Laura McCrystal reports for Philly.com:


The Pennsylvania Supreme Court said Tuesday that it will consider the legality of Philadelphia’s tax on soda and other sweetened beverages, giving fresh hope to opponents of the controversial levy.


The court said it would hear the American Beverage Association and other local businesses’ appeal of a Commonwealth Court decision last year to uphold the controversial tax. The rest of the country will be watching the outcome. Philadelphia became the first major U.S. city to pass a tax on soda in 2016, and a number of other cities have since considered or implemented similar taxes.


Justices will weigh whether the 1.5-cent-per-ounce levy amounts to a double tax.

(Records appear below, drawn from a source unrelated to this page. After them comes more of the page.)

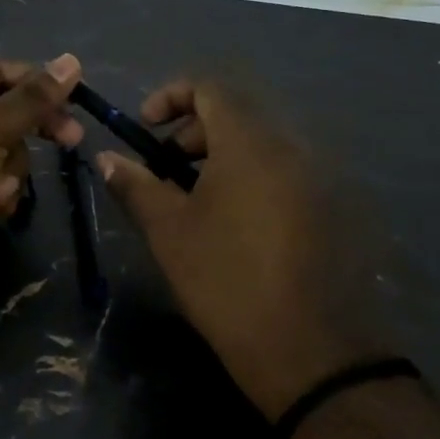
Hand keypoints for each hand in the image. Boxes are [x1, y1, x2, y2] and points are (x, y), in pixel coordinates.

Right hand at [96, 77, 399, 420]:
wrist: (310, 351)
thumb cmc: (226, 281)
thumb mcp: (169, 232)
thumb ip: (136, 185)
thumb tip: (106, 157)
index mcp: (251, 143)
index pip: (211, 87)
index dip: (171, 96)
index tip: (146, 129)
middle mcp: (293, 148)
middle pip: (238, 115)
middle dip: (194, 133)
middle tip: (166, 171)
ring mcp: (319, 179)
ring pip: (263, 146)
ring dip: (222, 158)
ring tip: (196, 203)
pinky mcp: (333, 210)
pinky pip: (285, 174)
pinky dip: (252, 180)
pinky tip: (236, 227)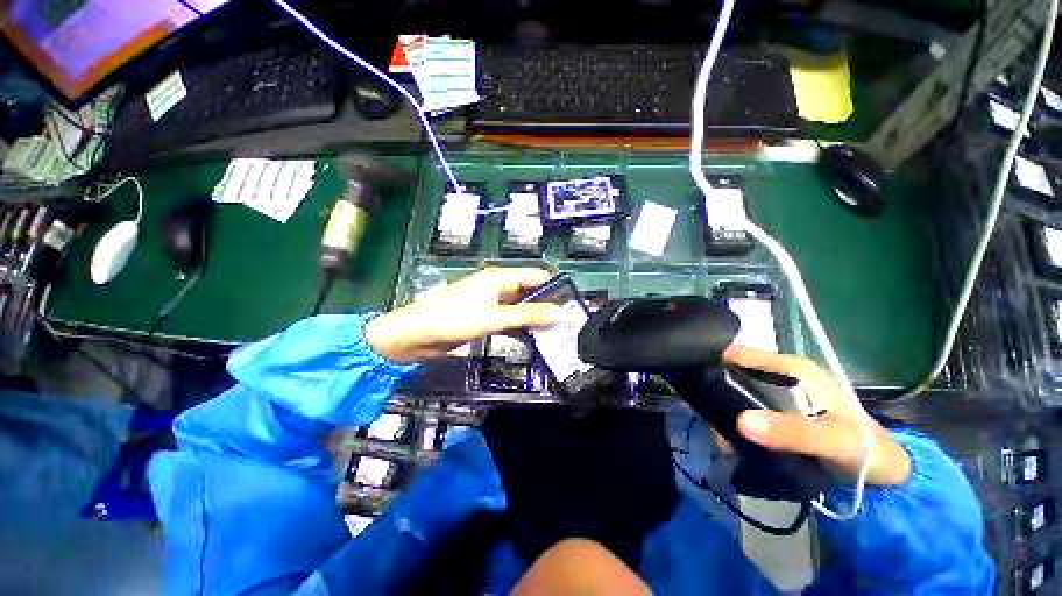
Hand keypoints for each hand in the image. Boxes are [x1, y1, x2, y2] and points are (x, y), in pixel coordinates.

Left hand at [365, 267, 559, 362]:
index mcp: (500, 278)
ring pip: (521, 307)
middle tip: (567, 322)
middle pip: (530, 291)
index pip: (536, 276)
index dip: (554, 286)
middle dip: (547, 304)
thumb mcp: (493, 317)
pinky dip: (522, 327)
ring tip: (556, 332)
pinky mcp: (485, 318)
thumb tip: (557, 312)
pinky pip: (510, 320)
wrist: (414, 336)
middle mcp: (498, 287)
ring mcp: (492, 304)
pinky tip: (534, 338)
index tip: (572, 302)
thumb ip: (526, 315)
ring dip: (535, 317)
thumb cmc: (451, 319)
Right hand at [722, 346, 911, 486]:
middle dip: (714, 397)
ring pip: (732, 398)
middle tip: (709, 424)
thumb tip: (740, 422)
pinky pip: (741, 415)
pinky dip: (732, 428)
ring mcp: (773, 397)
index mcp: (791, 368)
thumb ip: (791, 432)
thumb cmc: (865, 448)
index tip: (694, 385)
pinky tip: (730, 445)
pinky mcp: (773, 415)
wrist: (884, 476)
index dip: (713, 364)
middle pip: (730, 377)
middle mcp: (777, 377)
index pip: (739, 354)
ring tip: (721, 443)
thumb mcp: (834, 441)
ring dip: (722, 417)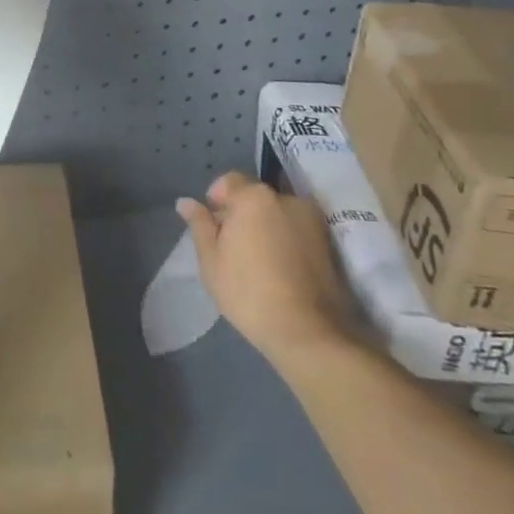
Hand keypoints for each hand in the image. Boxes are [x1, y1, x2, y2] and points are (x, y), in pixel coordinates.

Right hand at [177, 171, 357, 364]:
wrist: (307, 332)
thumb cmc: (248, 291)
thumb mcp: (211, 260)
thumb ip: (199, 224)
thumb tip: (185, 202)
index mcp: (254, 197)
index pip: (229, 181)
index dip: (216, 200)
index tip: (213, 228)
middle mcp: (286, 199)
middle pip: (255, 197)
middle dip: (241, 214)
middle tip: (232, 248)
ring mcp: (311, 221)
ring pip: (277, 214)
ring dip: (265, 227)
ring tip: (258, 261)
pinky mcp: (328, 244)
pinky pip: (296, 231)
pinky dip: (285, 241)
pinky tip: (278, 269)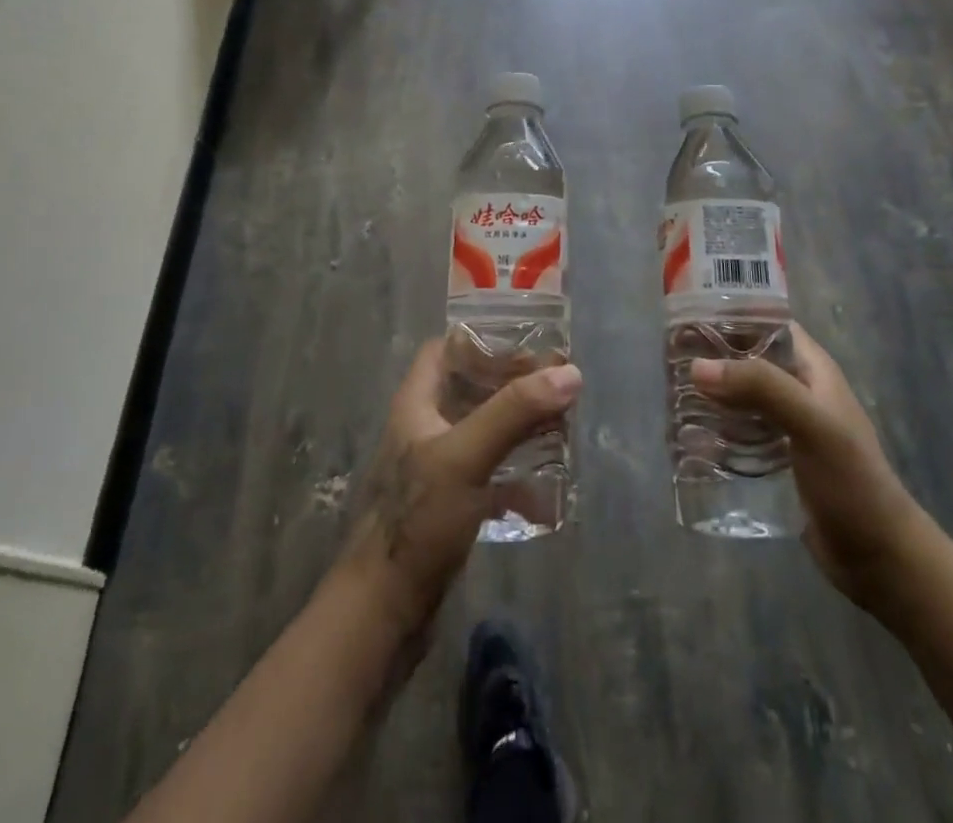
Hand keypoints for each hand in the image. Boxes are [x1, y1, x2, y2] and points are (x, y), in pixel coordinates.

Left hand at [339, 340, 581, 632]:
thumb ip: (514, 412)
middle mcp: (425, 428)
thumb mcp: (466, 456)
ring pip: (484, 432)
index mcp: (417, 404)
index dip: (483, 341)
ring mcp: (438, 469)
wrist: (383, 612)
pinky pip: (490, 476)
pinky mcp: (450, 506)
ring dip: (520, 429)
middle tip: (558, 388)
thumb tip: (569, 373)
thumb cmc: (418, 520)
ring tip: (562, 430)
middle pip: (472, 389)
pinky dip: (517, 477)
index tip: (529, 345)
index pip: (446, 349)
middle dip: (514, 386)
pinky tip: (547, 492)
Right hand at [694, 324, 927, 610]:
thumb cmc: (852, 481)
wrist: (880, 559)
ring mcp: (786, 425)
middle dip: (712, 356)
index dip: (732, 313)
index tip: (688, 314)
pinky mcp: (776, 459)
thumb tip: (697, 366)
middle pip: (747, 358)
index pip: (768, 322)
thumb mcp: (812, 424)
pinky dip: (716, 429)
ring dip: (711, 393)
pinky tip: (689, 436)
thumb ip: (761, 388)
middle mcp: (797, 389)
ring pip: (740, 395)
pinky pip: (739, 432)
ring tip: (670, 393)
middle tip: (669, 358)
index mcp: (811, 368)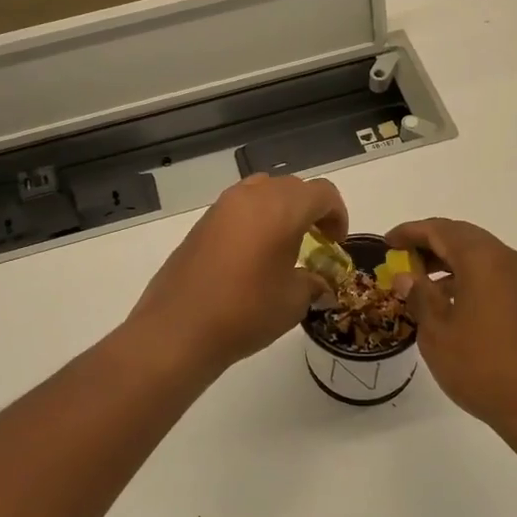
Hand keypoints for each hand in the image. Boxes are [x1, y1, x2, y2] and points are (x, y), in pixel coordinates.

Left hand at [128, 174, 348, 378]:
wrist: (179, 329)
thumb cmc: (247, 311)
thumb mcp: (293, 301)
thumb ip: (312, 282)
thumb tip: (316, 282)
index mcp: (282, 207)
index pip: (322, 193)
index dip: (337, 215)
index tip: (336, 244)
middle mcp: (251, 196)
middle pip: (292, 188)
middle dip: (310, 211)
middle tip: (315, 244)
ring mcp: (222, 207)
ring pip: (262, 192)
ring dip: (280, 212)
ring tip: (283, 247)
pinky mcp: (201, 223)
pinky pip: (238, 209)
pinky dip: (254, 221)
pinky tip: (252, 257)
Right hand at [387, 218, 516, 431]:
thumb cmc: (484, 368)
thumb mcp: (438, 334)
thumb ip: (420, 298)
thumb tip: (407, 277)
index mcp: (485, 260)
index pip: (441, 230)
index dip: (411, 232)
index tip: (387, 242)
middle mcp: (510, 260)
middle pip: (465, 238)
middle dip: (431, 244)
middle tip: (402, 259)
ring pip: (482, 258)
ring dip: (451, 264)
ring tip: (422, 285)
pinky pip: (496, 276)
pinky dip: (471, 279)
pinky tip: (452, 305)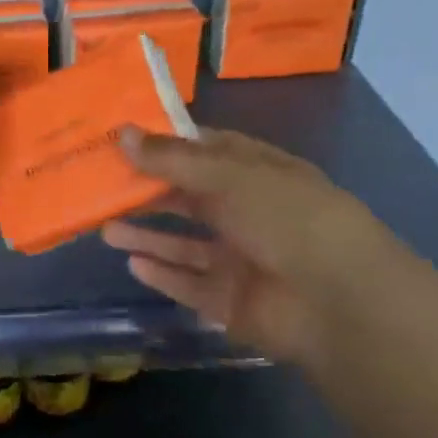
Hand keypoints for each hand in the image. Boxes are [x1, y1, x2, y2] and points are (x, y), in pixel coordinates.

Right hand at [101, 126, 404, 366]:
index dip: (167, 145)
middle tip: (100, 187)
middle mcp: (248, 214)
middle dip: (148, 193)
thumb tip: (122, 135)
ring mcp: (239, 260)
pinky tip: (132, 263)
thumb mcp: (230, 175)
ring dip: (146, 236)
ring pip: (183, 245)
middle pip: (189, 199)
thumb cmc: (288, 218)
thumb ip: (173, 159)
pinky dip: (161, 274)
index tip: (121, 139)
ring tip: (104, 228)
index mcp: (258, 174)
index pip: (207, 151)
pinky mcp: (230, 301)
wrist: (337, 301)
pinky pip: (188, 284)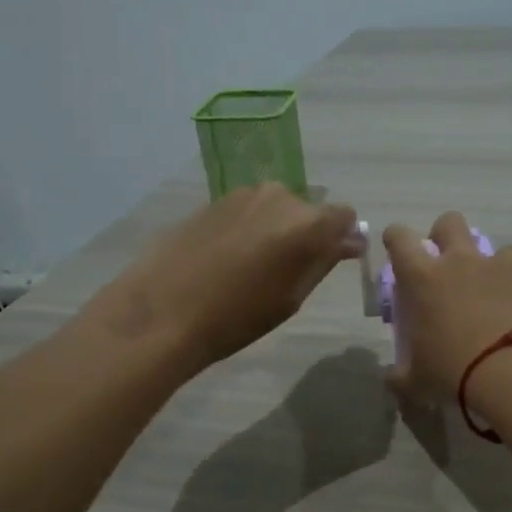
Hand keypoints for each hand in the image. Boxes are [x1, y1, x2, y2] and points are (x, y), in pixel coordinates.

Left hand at [88, 184, 360, 370]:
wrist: (164, 310)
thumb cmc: (237, 317)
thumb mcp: (291, 298)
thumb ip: (323, 263)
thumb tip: (347, 242)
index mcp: (307, 223)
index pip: (344, 216)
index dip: (341, 237)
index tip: (329, 261)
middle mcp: (280, 196)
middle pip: (308, 209)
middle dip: (306, 233)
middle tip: (286, 271)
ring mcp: (243, 194)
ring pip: (276, 208)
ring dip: (275, 229)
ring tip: (252, 266)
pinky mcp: (214, 200)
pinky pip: (247, 210)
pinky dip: (248, 228)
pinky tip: (227, 258)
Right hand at [382, 211, 511, 403]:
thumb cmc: (457, 374)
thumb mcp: (418, 383)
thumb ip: (401, 376)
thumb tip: (392, 379)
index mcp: (424, 279)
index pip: (400, 239)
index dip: (397, 239)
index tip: (399, 248)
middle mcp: (463, 261)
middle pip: (450, 223)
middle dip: (447, 236)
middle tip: (451, 265)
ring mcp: (506, 264)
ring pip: (502, 250)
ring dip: (500, 269)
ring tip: (505, 298)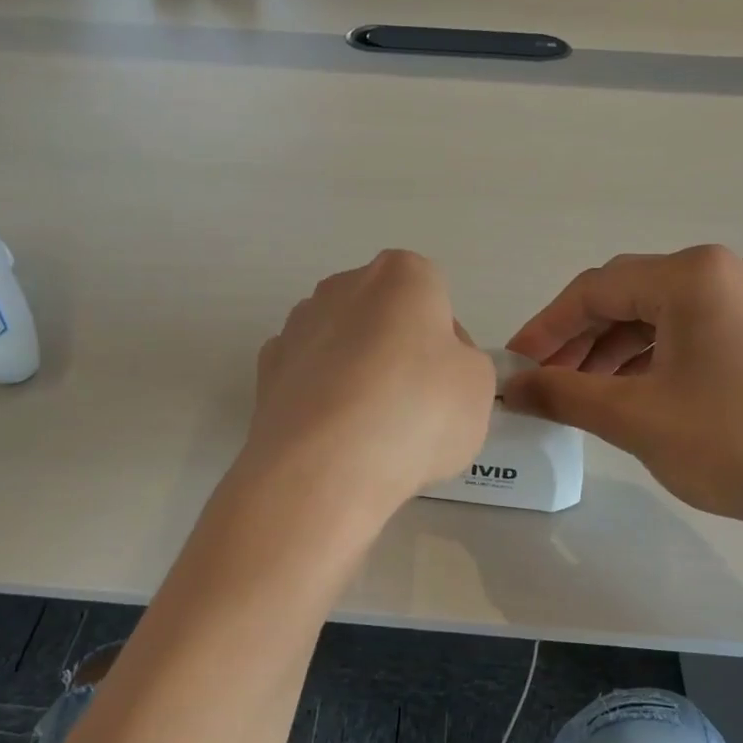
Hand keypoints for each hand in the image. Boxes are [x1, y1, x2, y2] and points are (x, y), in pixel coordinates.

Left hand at [244, 251, 494, 512]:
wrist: (325, 467)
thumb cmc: (417, 413)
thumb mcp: (477, 387)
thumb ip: (463, 363)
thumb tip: (434, 366)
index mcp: (401, 276)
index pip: (434, 297)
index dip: (445, 342)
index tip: (446, 383)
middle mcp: (342, 286)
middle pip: (382, 316)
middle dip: (396, 351)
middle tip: (413, 407)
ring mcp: (296, 327)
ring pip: (340, 346)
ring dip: (354, 375)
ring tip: (369, 433)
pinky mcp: (265, 371)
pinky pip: (307, 379)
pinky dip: (320, 399)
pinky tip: (332, 438)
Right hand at [503, 246, 742, 542]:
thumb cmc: (732, 443)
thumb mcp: (634, 418)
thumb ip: (562, 394)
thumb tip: (510, 387)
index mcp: (692, 275)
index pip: (595, 290)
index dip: (546, 328)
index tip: (515, 365)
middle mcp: (725, 272)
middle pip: (628, 297)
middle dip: (579, 340)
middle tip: (546, 383)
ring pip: (659, 316)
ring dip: (613, 351)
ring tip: (584, 395)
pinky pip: (692, 332)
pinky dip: (653, 358)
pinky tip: (634, 394)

Pennsylvania law prohibits the city from imposing a levy on something already taxed by the state. The tax is imposed on distributors, but lawyers representing the beverage industry and local retailers argued that the levy is being passed on to consumers, who already pay sales tax.


Supreme Court Justice Kevin Dougherty,  younger brother of John “Johnny Doc” Dougherty, business manager for Local 98 of the International Brotherhood of Electrical Workers, recused himself from the case. He was elected to the high court in 2015 with help from Local 98, and John Dougherty has been a vocal supporter of Mayor Kenney and the city’s beverage tax. Kevin Dougherty also received more than $50,000 in campaign contributions from local soda mogul Harold Honickman, an opponent of the tax.